TEXT:

===

Artificial Intelligence will play an excellent role in the pharmaceutical industry and research. The analysis, research and synthesis were time-consuming and were very expensive in the past.
But, with the advent of artificial intelligence- tools, the synthesis and identification of new molecules will be speedy.
Artificial Intelligence can predict the properties of new molecules. And can suggest efficient synthetic routes of synthesis.
AI can predict which molecules can bind to specific protein sites in the body. And, this step is important in the field of drug design.
At the time of the pandemic, the AI Company BenevolentAI synthesized the compound ‘Baricitinib’, which was efficient, in the treatment of COVID-19.
SyntheMol is a new AI model developed by Scientists at Stanford Medicine. This model helps chemists in the synthesis of new drugs in the laboratory.
When we use an anti-bacterial drug for a long time, the bacteria develop resistance against the drug. The same thing happened in the case of Cinetobacter baumannii. The infection of this bacteria leads to the death of many people. The reason was the bacteria had developed resistance against the prevalent drugs. The researcher employed the AI machine to prepare new drugs to fight bacterial infection.
We need several new drugs to fight against various infections.
“We hypothesised that there are a lot of potential molecules out there that could be effective drugs, but we haven’t made or tested them yet. That’s why we wanted to use AI to design entirely new molecules that have never been seen in nature,” said James Zou, PhD, an associate professor of biomedical data science and co-senior author of the study.
“Chemical space is gigantic, and they have estimated that there are close to 1060 possible drug-like molecules. But still, they remain unexplored, and there is entire space for it,” said Kyle Swanson, a Stanford computational science doctoral student and co-lead author of the study.

===

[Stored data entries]
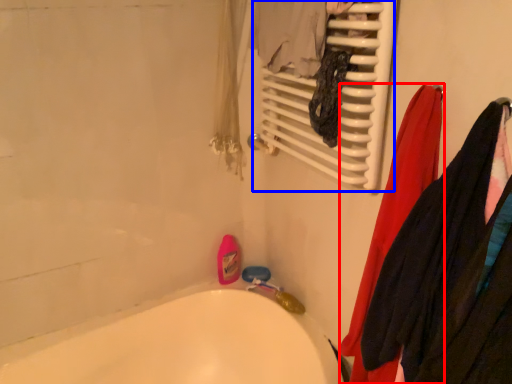
Question: Which of the following is the closest to the observer, clothing (highlighted by a red box) or radiator (highlighted by a blue box)?

Choices:
 (A) clothing
 (B) radiator

Answer: (A)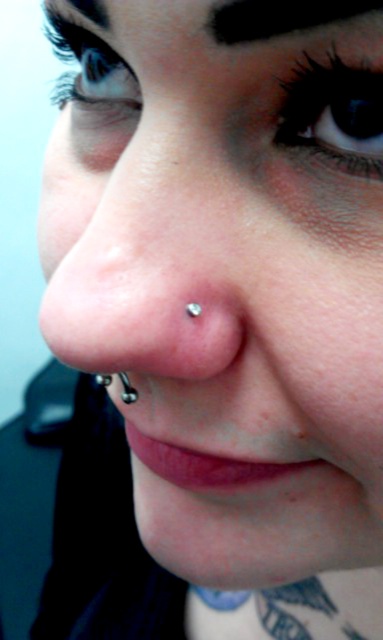
Question: Considering the real-world distances, which object is farthest from the matte pink lipstick at lower center?

Choices:
 (A) clear skin nose piercing at center
 (B) matte blue eye at upper left
 (C) silver metallic stud at nose
 (D) black hair at upper left

Answer: (B)

Question: Is black hair at upper left smaller than silver metallic stud at nose?

Choices:
 (A) no
 (B) yes

Answer: (A)

Question: Among these points, which one is farthest from the camera?

Choices:
 (A) click(x=204, y=467)
 (B) click(x=117, y=116)

Answer: (B)

Question: Does blue iridescent eye at upper center lie behind black hair at upper left?

Choices:
 (A) no
 (B) yes

Answer: (A)

Question: Can you confirm if matte pink lipstick at lower center is wider than silver metallic stud at nose?

Choices:
 (A) yes
 (B) no

Answer: (A)

Question: Which object is closer to the camera taking this photo?

Choices:
 (A) silver metallic stud at nose
 (B) clear skin nose piercing at center
 (C) blue iridescent eye at upper center

Answer: (C)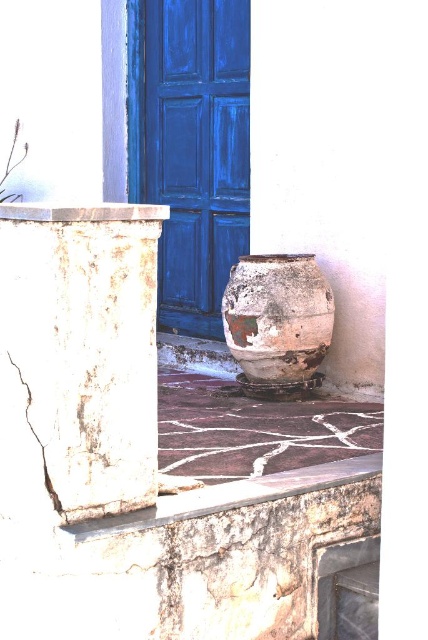
Which of these two, white cracked stone column at left or rusty ceramic vase at center, stands taller?

Standing taller between the two is white cracked stone column at left.

Where is `white cracked stone column at left`? This screenshot has width=428, height=640. white cracked stone column at left is located at coordinates (86, 346).

Locate an element on the screen. Image resolution: width=428 pixels, height=640 pixels. white cracked stone column at left is located at coordinates (x=86, y=346).

Is point (107, 444) positioned in front of point (133, 92)?

That is True.

Is white cracked stone column at left shorter than blue painted wood door at center?

Yes, white cracked stone column at left is shorter than blue painted wood door at center.

Which is behind, point (61, 490) or point (214, 140)?

Positioned behind is point (214, 140).

The width and height of the screenshot is (428, 640). Identify the location of white cracked stone column at left. (86, 346).

Between rusty ceramic vase at center and rusty stone ledge at lower center, which one is positioned lower?

rusty stone ledge at lower center is lower down.

Is rusty ceramic vase at center smaller than rusty stone ledge at lower center?

No, rusty ceramic vase at center is not smaller than rusty stone ledge at lower center.

Locate an element on the screen. rusty ceramic vase at center is located at coordinates (278, 323).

===

TASKS TO COMPLETE:
[1] Summarize the text on AI in drug research in two sentences.
[2] Please carry the piece on AI in drug research forward from its last sentence.
None of these items are needed for the work that comes next.

RESPONSES BY ITEM NUMBER:
[1] Drug analysis, research and synthesis were once slow and expensive, but AI tools are expected to speed up finding and making new molecules by predicting their properties, suggesting efficient synthetic routes, and predicting which molecules bind to specific protein sites. During the pandemic, BenevolentAI synthesized Baricitinib for treating COVID-19, and Stanford Medicine scientists have developed SyntheMol, an AI model that helps chemists synthesize new drugs in the laboratory.

[2]
SyntheMol is an AI tool. It ensures that the molecules the model finds are available in a laboratory.
This AI -model ‘SyntheMol’ can find and design potential drugs using a library of- more than 130,000 molecular building blocks. It generates the final compound and shows the steps to build the final drug molecule.
“Now we have not just entirely new molecules but also explicit instructions for how to make those molecules,” Zou said.
The scientists tested the drugs explored by the AI model for toxicity in mice. The drug molecule they tested seemed safe.
‘The next step is to test the drug in mice infected with A. baumannii. It was to see whether it works in a living body”, Zou said.
“This AI is designing and teaching us about this entirely new part of the chemical space that humans haven’t explored before,” Zou said.
The chemists Zou and Swanson are also refining SyntheMol and broadening its reach. They’re collaborating with other research groups to use the model for drug discovery for heart disease.
To conclude, artificial intelligence reduces effective costs, saves time and increases the chances of exploring new effective drugs.